Las artes visuales no quedarían libres de la influencia de este ambiente filosófico. El artista medieval, consciente de que su misión consistía en comunicar algo más grande que él mismo, nunca firmaba sus obras. No se proponía llamar la atención sobre su persona sino sobre los temas que trataba. En el Renacimiento surge una nueva concepción del artista, que alcanza plena madurez con el romanticismo, en el siglo XIX. Como reacción a la frialdad científica de la Ilustración, el romanticismo ponía el acento en los sentimientos, la emoción y la espontaneidad. Así, eran las propias emociones, conflictos y peculiaridades del artista las que hallaban expresión por medio de su arte, y éste se convertía en modo de expresión de la propia personalidad.

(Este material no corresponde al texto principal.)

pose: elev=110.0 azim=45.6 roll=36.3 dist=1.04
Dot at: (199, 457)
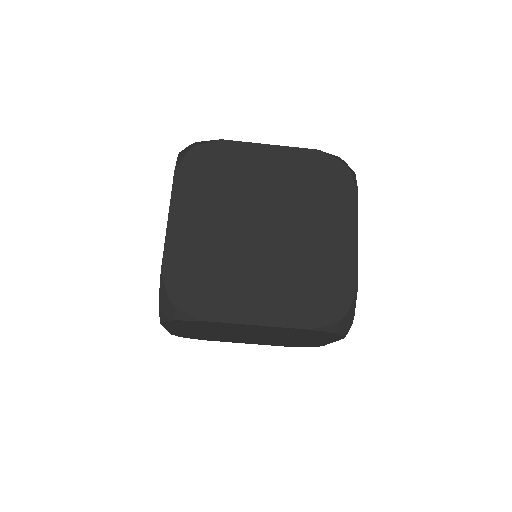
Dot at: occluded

El trabajo del artista se desvió entonces hacia la descripción de su disposición interior, una tendencia que se vería reforzada a finales del siglo XIX con la invención de la fotografía, que, al convertir la representación fiel del mundo natural en una tarea fácil, permitió al artista concentrarse en su mundo interior.
Esta preocupación por el individuo, que arranca en el romanticismo, degeneró con el paso del tiempo en el narcisismo y el nihilismo puros del arte contemporáneo. En 1917, el artista francés Marcel Duchamp conmocionó al mundo artístico exponiendo un váter como obra de arte. El hecho de que una encuesta dirigida a quinientos expertos en arte y realizada en 2004 distinguiera la Fountain de Duchamp como la obra más influyente del arte moderno habla por sí solo[9].

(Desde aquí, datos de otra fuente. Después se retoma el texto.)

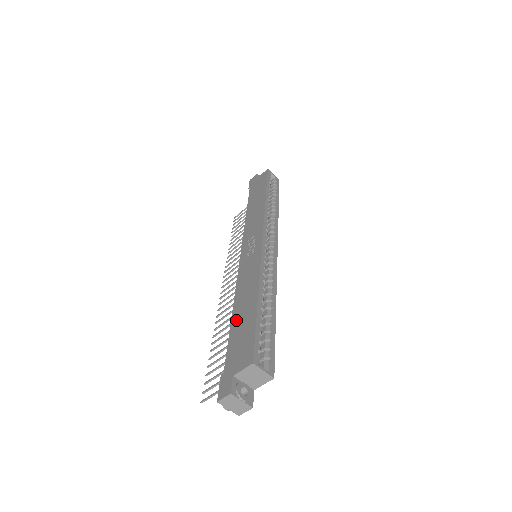
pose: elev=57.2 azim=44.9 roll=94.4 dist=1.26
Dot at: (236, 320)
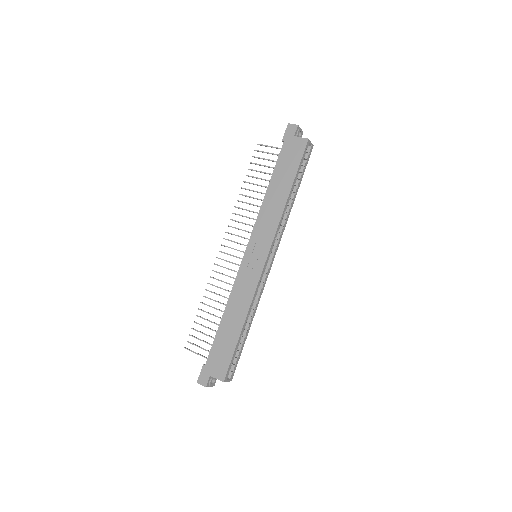
Dot at: (223, 329)
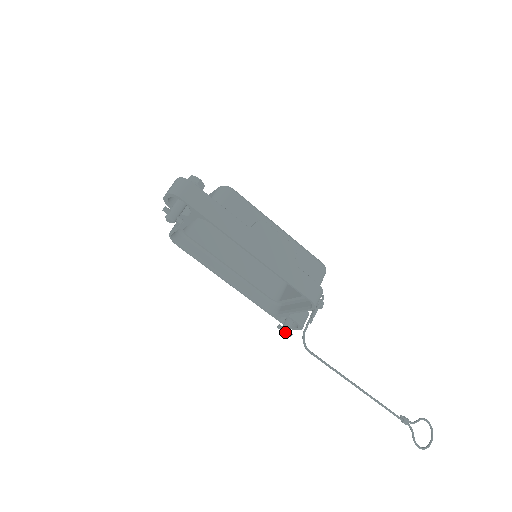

Duchamp ejerció una influencia notable en el artista afincado en Londres Tracey Emin, durante sus años de formación. La obra de Emin titulada My Bed, seleccionada para el prestigioso Premio Turner, consistía en una cama deshecha sobre la que se veían botellas de vodka, preservativos usados y ropa interior manchada de sangre. Cuando la obra se exhibió en la Tate Gallery en 1999, dos hombres desnudos se pusieron a saltar en la cama y a beberse el vodka. Habida cuenta de cómo es el arte contemporáneo, el público presente en la galería aplaudió el acto vandálico, dando por supuesto que formaba parte de la exposición. Emin es hoy profesor en la European Graduate School.

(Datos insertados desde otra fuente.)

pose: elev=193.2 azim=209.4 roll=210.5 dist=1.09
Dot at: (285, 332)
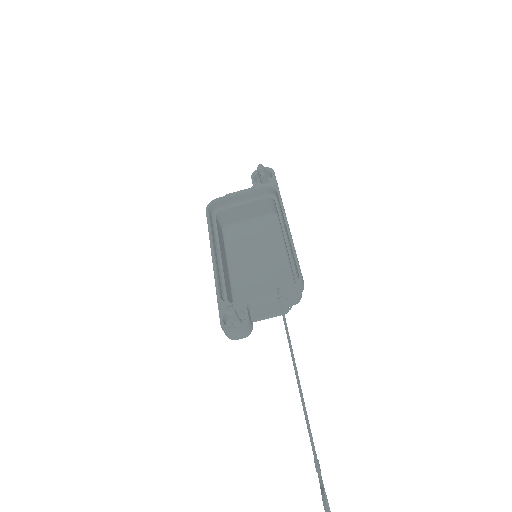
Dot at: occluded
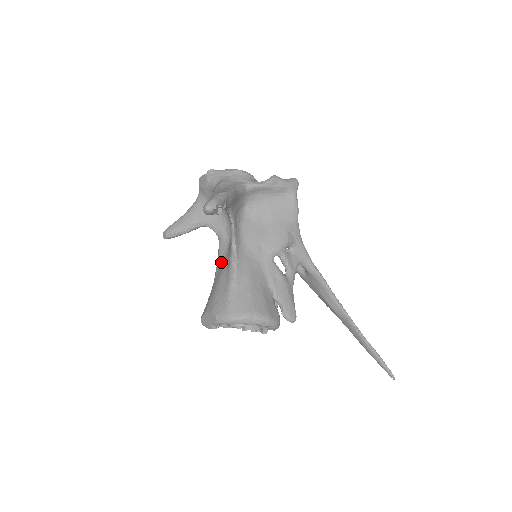
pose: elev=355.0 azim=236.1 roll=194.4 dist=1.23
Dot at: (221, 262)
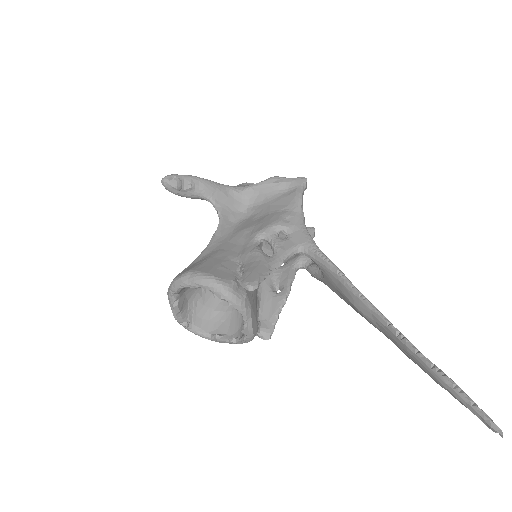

Estos ejemplos simbolizan el alejamiento de la Iglesia por parte de muchos occidentales en los últimos años. La Iglesia, que llama a sus hijos a ser generosos en la transmisión de la vida ve cómo incluso este mensaje fundamental cae en oídos sordos, según pone de manifiesto el dato de que la tasa de natalidad en Europa occidental no basta siquiera para garantizar el relevo generacional. A tal punto ha abandonado Europa la fe que ni siquiera la Unión Europea ha sido capaz de reconocer en su Constitución la herencia cristiana del continente. Muchas de las grandes catedrales que en otro tiempo daban testimonio de las convicciones religiosas de un pueblo se han convertido en museos o en meras curiosidades de interés para un mundo que no cree.
La amnesia histórica que Occidente se ha impuesto no puede borrar ni el pasado de la Iglesia ni su función decisiva en la construcción de la civilización occidental. La filósofa francesa Simone Weil escribió: «No soy católica, pero creo que no es posible renunciar a las ideas cristianas sin degradarse; unas ideas cuyas raíces se hallan en el pensamiento griego y en el proceso secular que ha alimentado nuestra civilización europea durante siglos». He aquí una lección que la civilización occidental, cada vez más distanciada de sus orígenes católicos, está en vías de aprender con gran dificultad.